Personal information
- Date of birth: 17 April 1998 (age 28)
- Place of birth: Conakry, Guinea
- Height: 1.67 m (5 ft 6 in)
- Position: Left-back

Team information
- Current team: CS Grevenmacher

Youth career
- 2014–2016: CEFOMIG
- 2016–2018: Bastia

Senior career*
- Years: Team / Apps / (Gls)
- 2016–2017: Bastia B / 1 / (0)
- 2017–2018: Bastia / 18 / (0)
- 2018–2019: Gazélec Ajaccio / 34 / (0)
- 2019–2021: Olympiacos / 0 / (0)
- 2019–2020: → Gazélec Ajaccio (loan) / 8 / (0)
- 2020–2021: → Chania (loan) / 12 / (1)
- 2021–2022: Chania / 20 / (1)
- 2023–2024: Novi Sad / 8 / (0)
- 2023–2024: Zimbru Chișinău / 5 / (1)
- 2026–: Grevenmacher / 0 / (0)

International career^{‡}
- 2015: Guinea U17 / 8 / (0)

= Fodé Camara (footballer, born 1998) =

Guinean footballer (born 1998)

Fodé Camara (born 17 April 1998) is a Guinean professional footballer who plays as a left-back for Luxembourgish club CS Grevenmacher.

==Club career==
Born in Guinea, Camara went through the CEFOMIG youth academy before moving to SC Bastia in 2016. On 13 June 2018, he joined Gazélec Ajaccio on a three-year deal from Bastia. He made his professional debut for Gazélec Ajaccio in a 1–1 Ligue 2 tie with Paris FC on 27 July 2018.
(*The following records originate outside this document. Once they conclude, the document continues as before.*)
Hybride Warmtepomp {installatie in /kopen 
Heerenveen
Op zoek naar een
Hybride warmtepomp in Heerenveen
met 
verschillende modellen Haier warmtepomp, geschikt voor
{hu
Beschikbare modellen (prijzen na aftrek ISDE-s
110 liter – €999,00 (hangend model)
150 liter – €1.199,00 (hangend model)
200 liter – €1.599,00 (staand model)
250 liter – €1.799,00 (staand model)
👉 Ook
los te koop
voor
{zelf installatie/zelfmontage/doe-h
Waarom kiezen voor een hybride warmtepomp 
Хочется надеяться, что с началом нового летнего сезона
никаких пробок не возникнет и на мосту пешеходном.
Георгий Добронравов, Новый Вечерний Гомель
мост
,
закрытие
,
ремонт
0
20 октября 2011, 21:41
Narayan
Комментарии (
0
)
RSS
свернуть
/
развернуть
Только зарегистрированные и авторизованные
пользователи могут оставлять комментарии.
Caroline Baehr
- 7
On 9 July 2019, Camara signed with Greek champions Olympiacos F.C. who loaned him back to Gazélec Ajaccio for the 2019–20 season.

In September 2020, he moved to Super League Greece 2 side Chania FC on loan for the 2020–21 season, along with teammate Nemanja Nikolić.

On 10 February 2023, he signed for Novi Sad as a free agent. In September 2023, Camara signed with Moldovan club Zimbru Chișinău.

In January 2026 he signed for CS Grevenmacher in Luxembourg.

==International career==
Camara represented the Guinea U17s at the 2015 African U-17 Championship, and the 2015 FIFA U-17 World Cup.